About a year ago, there  was quite an uproar from the French delegation when the presenters of the Ramboll study, Gas Interconnections Between the Iberian Peninsula and the Rest of Europe, dared to suggest that an additional gas connection with France could also be a good idea because there was a 1% chance that one or several nuclear plants in France could have an accidental outage. The flow of gas could be reversed from south to north in order to feed the French gas plants and produce electricity needed by the country's homes and industry. "How dare you question the safety of our plants?" Was the gist of their complaint.

In fact, Ramboll was completely wrong because, nine months later, the impossible occurred. Due to, of all things, the falsification of the carbon content tests of some of the elements in the boilers, around 20 nuclear plants had to be shut down for inspection. This was critical because an unacceptable carbon content could lead to cracks that, in extreme circumstances, could become catastrophic. The chances of that happening would still be low but certainly no longer zero.

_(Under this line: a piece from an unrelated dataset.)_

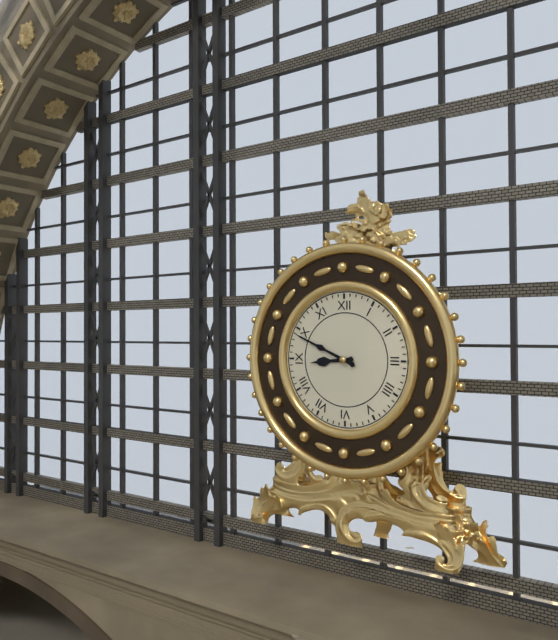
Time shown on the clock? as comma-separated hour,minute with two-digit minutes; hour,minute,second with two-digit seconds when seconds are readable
8,49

Several months later we are not any wiser, nor have we any idea of what may lie ahead for these nuclear plants. Silence, or news with expectations of normalcy next month, are clearly insufficient. Although this is not on the scale of  Fukushima, the nuclear business will not be irrevocably the same. And nuclear plants do not look so hot now in spite of their zero carbon emissions. The German decision to shut their plants down in a few years appears to be unexpectedly wise.

We have a real problem. Suddenly, the electricity flow between France and Spain had to be reversed. The incident generated an extreme  gas demand on both sides of the Pyrenees and its suppliers enjoyed the highest gas prices in the world for a while. Gas customers were left fuming at being summarily abandoned. Power prices followed suit and then things started to get ugly, politically speaking.

The whole thing exploded in the Spanish political arena. The needs of electricity for poor people and the middle class, were mixed in with a multitude of problems, namely: a delivery outage from Algeria, an insufficient number of LNG contracts, the questioning of the electricity auctioning price setting process, the nationalisation of energy companies, and lastly, copious amounts of misinformation and demagoguery.

Everyone had a different solution, but when you think about it, a big pipe connected to the central EU hubs would have avoided the  problem. It was, and is, that simple.

(Credit: GasIndustrial)

The natural route for this connection is through France, of which MidCat, now called STEP, is the obvious shortcut. But this pipe aggravates the French regulator CRE, which inexplicably forgot to unite the north to the south of France with sufficient capacity. They now plan to make Spain pay for the pipeline they forgot to build. Perhaps the Iberian peninsula should explore a sea connection between Barcelona and Sicily, or Bilbao to Rotterdam or Zeebbrugge. It will be faster and the way things are going, possibly even cheaper.

Unfortunately, we will have to wait for yet another study on the subject which is due before summer. This time by the prestigious Poyry Group which will once more, enlighten us on the virtues and evils of the connection.

Even 30 years after having joined the EU, for the 47 million inhabitants of the Iberian peninsula, the "Energy Union" continues to be nothing more than a pipe dream.